== EXTRAIT DU TEXTE

Noémi Halioua, Les uns contre les autres.  Sarcelles, du vivre-ensemble au vivre-séparé. Cerf, 2022.

 

Voici un bel hommage rendu à une ville aujourd’hui méconnue et qui  sert presque de repoussoir quand il s’agit de célébrer l’entente (aujourd’hui absente) entre les êtres humains, l’harmonie entre ces mêmes êtres, au nom d’une commune provenance, par-delà la variété des origines, des cultures et des traditions. Grâce à Noémie, ceux qui comme moi n’ont jamais mis un seul pied dans cette petite Jérusalem (sic), se font une petite idée de ce que fut, à l’origine, cette cité-dortoir où chrétiens, juifs et musulmans cohabitaient  sans trop de heurts. Noémie est née dans cette cité, elle y a fait une partie de sa scolarité et on sent son âme vibrer, quand elle évoque cette période presque irénique, avant que le fanatisme ne s’abatte sur une cité qui avait été construite à la hâte pour faire face à une terrible crise du logement.

====
== DONNÉES FOURNIES

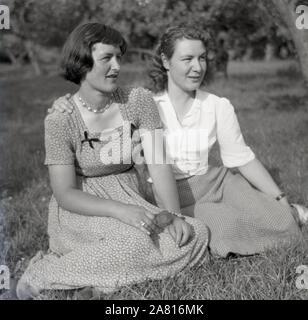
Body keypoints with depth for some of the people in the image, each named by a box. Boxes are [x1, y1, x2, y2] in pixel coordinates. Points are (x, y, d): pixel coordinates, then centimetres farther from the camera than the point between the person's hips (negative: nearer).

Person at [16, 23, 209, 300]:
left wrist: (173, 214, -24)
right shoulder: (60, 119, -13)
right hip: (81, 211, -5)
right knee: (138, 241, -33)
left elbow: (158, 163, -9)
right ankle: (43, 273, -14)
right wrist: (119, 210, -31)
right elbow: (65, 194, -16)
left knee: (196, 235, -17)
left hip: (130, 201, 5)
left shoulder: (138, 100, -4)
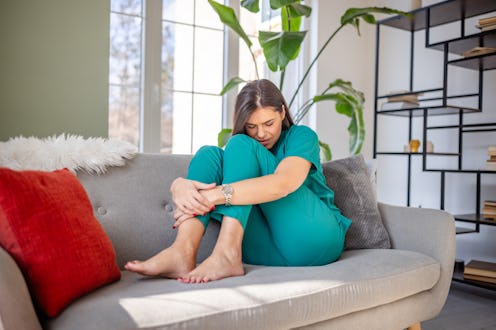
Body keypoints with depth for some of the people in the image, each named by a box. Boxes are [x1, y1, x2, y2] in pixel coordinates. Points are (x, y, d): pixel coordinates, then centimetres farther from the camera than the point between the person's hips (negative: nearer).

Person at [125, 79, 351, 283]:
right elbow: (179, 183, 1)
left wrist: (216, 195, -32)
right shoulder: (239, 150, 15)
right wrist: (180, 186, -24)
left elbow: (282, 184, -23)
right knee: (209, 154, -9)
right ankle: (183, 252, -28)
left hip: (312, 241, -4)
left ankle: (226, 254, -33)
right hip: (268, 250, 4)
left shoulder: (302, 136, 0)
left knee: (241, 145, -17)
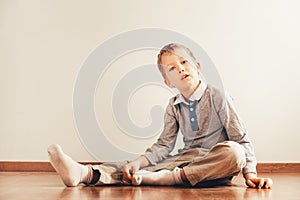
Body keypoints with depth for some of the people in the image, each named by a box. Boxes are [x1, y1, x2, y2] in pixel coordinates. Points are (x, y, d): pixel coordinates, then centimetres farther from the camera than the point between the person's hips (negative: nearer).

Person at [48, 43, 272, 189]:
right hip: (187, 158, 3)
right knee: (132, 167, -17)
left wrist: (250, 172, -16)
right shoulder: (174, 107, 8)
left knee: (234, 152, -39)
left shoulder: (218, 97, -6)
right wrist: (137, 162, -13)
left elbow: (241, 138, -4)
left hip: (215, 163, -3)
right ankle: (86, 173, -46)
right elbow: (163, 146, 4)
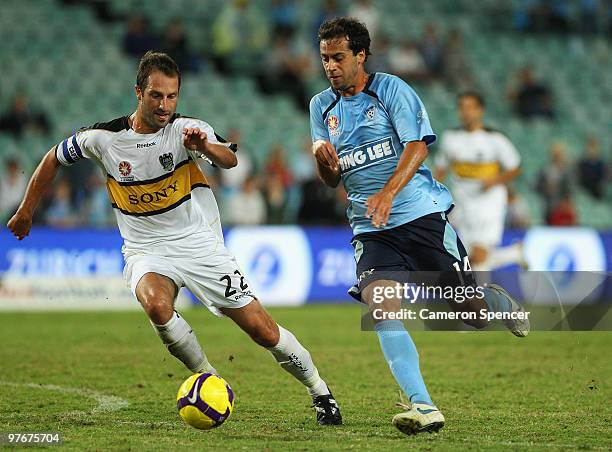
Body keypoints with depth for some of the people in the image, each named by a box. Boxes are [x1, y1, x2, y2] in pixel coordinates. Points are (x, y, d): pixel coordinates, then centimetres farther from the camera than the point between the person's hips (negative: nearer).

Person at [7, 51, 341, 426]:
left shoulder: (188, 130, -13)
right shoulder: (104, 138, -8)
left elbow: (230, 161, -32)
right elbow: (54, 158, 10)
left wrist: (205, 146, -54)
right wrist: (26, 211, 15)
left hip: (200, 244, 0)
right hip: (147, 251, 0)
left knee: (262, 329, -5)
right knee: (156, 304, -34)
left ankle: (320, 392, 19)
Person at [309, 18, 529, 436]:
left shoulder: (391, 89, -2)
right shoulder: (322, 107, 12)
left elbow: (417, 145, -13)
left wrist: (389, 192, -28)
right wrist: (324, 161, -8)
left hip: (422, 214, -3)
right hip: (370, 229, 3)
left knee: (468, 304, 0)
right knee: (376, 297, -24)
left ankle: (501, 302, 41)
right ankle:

====

• LA CONSIGNE
Recopiez à l'identique le passage de l'extrait sur Sarcelles qui commence aux mots "Voici un bel" et s'arrête après "crise du logement.".

• RÉPONSE CI-DESSOUS
Voici un bel hommage rendu à une ville aujourd’hui méconnue et qui  sert presque de repoussoir quand il s’agit de célébrer l’entente (aujourd’hui absente) entre les êtres humains, l’harmonie entre ces mêmes êtres, au nom d’une commune provenance, par-delà la variété des origines, des cultures et des traditions. Grâce à Noémie, ceux qui comme moi n’ont jamais mis un seul pied dans cette petite Jérusalem (sic), se font une petite idée de ce que fut, à l’origine, cette cité-dortoir où chrétiens, juifs et musulmans cohabitaient  sans trop de heurts. Noémie est née dans cette cité, elle y a fait une partie de sa scolarité et on sent son âme vibrer, quand elle évoque cette période presque irénique, avant que le fanatisme ne s’abatte sur une cité qui avait été construite à la hâte pour faire face à une terrible crise du logement.